Il teatro kabuki
La storia del kabuki è spesso descritta raccontando le vicende delle famiglie di attori che ne hanno tramandato l’arte: Ichikawa, Matsumoto, Onoe, Nakamura, Sawamura, Ichimura, Bandō, Kataoka, per citare solamente le principali. L’assoluta supremazia degli attori è confermata oggi nei programmi di sala, che relegano gli autori dei drammi in posizioni secondarie (e talvolta non vengono neppure citati). Tra il pubblico ben pochi prestano attenzione o si curano dei successivi adattamenti e delle riduzioni dei lavoro proposti, interessandosi soprattutto degli interpreti e delle messe in scena. […]

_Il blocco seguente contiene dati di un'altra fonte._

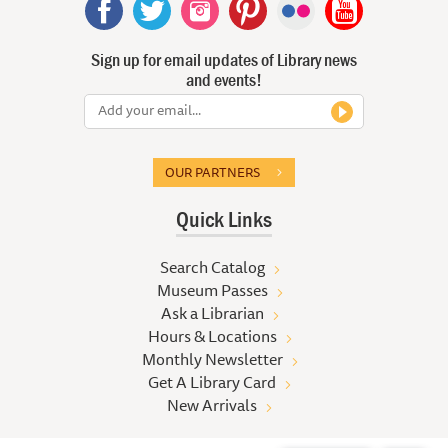
Sign up for email updates of Library news
and events!
OUR PARTNERS
Quick Links
Search Catalog
Museum Passes
Ask a Librarian
Hours & Locations
Monthly Newsletter
Get A Library Card
New Arrivals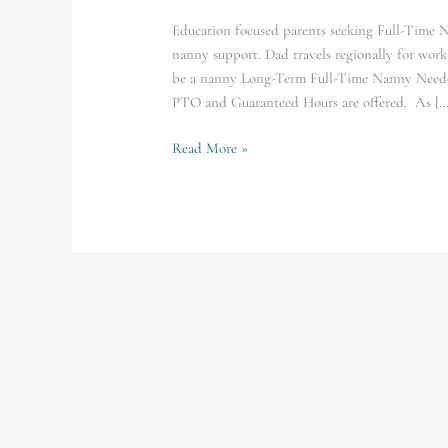
Education focused parents seeking Full-Time N
nanny support. Dad travels regionally for w
be a nanny Long-Term Full-Time Nanny Neede
PTO and Guaranteed Hours are offered. As […
Read More »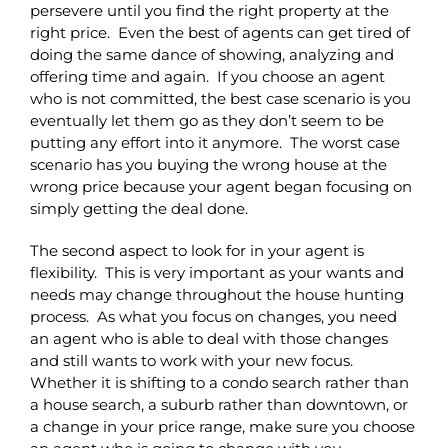
persevere until you find the right property at the
right price. Even the best of agents can get tired of
doing the same dance of showing, analyzing and
offering time and again. If you choose an agent
who is not committed, the best case scenario is you
eventually let them go as they don’t seem to be
putting any effort into it anymore. The worst case
scenario has you buying the wrong house at the
wrong price because your agent began focusing on
simply getting the deal done.
The second aspect to look for in your agent is
flexibility. This is very important as your wants and
needs may change throughout the house hunting
process. As what you focus on changes, you need
an agent who is able to deal with those changes
and still wants to work with your new focus.
Whether it is shifting to a condo search rather than
a house search, a suburb rather than downtown, or
a change in your price range, make sure you choose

Secondo la poetica kabuki l’attore “deve entrare nel modello e poi distruggerlo”: ciò significa che l’attore in primo luogo assimila tutti gli elementi della tradizione, poi li elabora secondo la propria personalità e capacità. […] Per seguire la via del kabuki l’attore deve sottoporsi a una rigida disciplina e ad un duro lavoro, un algido spirito critico deve informare tutta la sua vita: se al termine dei lunghi anni di training iniziale, almeno dieci anni, è giudicato favorevolmente può sottoporsi al severo giudizio del pubblico. La professione dell’attore kabuki è ereditaria e la maggior parte discende direttamente o indirettamente dalle antiche famiglie di attori. […]
Nel kabuki l’attore è al centro dell’azione scenica e ne condiziona il divenire con un vocabolario di tecniche espressive gradualmente codificato negli anni. I modelli di recitazione sono chiamati kata e la recitazione, l’azione, la mimica e il movimento scenico ne sono elementi costitutivi; ogni famiglia ha uno stile di recitazione. […] Probabilmente il mie è il più importante e pertinente tra tutte le kata, quello per cui un attore è attribuita la qualifica di grande o di mediocre. […] Per realizzare il mie, l’attore si carica di energia, cerca una posizione per le gambe e le braccia, gira il capo con movimento circolare e con un rapido e deciso arresto della testa si blocca in una posa dinamica. Il mie ‘carica’ gli attori e il pubblico: esteriormente è un movimento statico, tutto sembra fermo, i muscoli sono rilassati, mentre internamente tutto si muove, anche a livello mentale. L’azione base, comune a tutti i tipi di mie, è l’inspirazione (il respiro va trattenuto per tutta la durata dell’esecuzione); il mie non è mai casuale e deve essere studiato e realizzato pure sulla struttura fisica degli attori per adattarvisi, al fine di perseguire e raggiungere l’ideale di massima bellezza.
Estratti da: Giovanni Azzaroni, Dentro il mondo del kabuki, CLUEB, Bologna, 1988.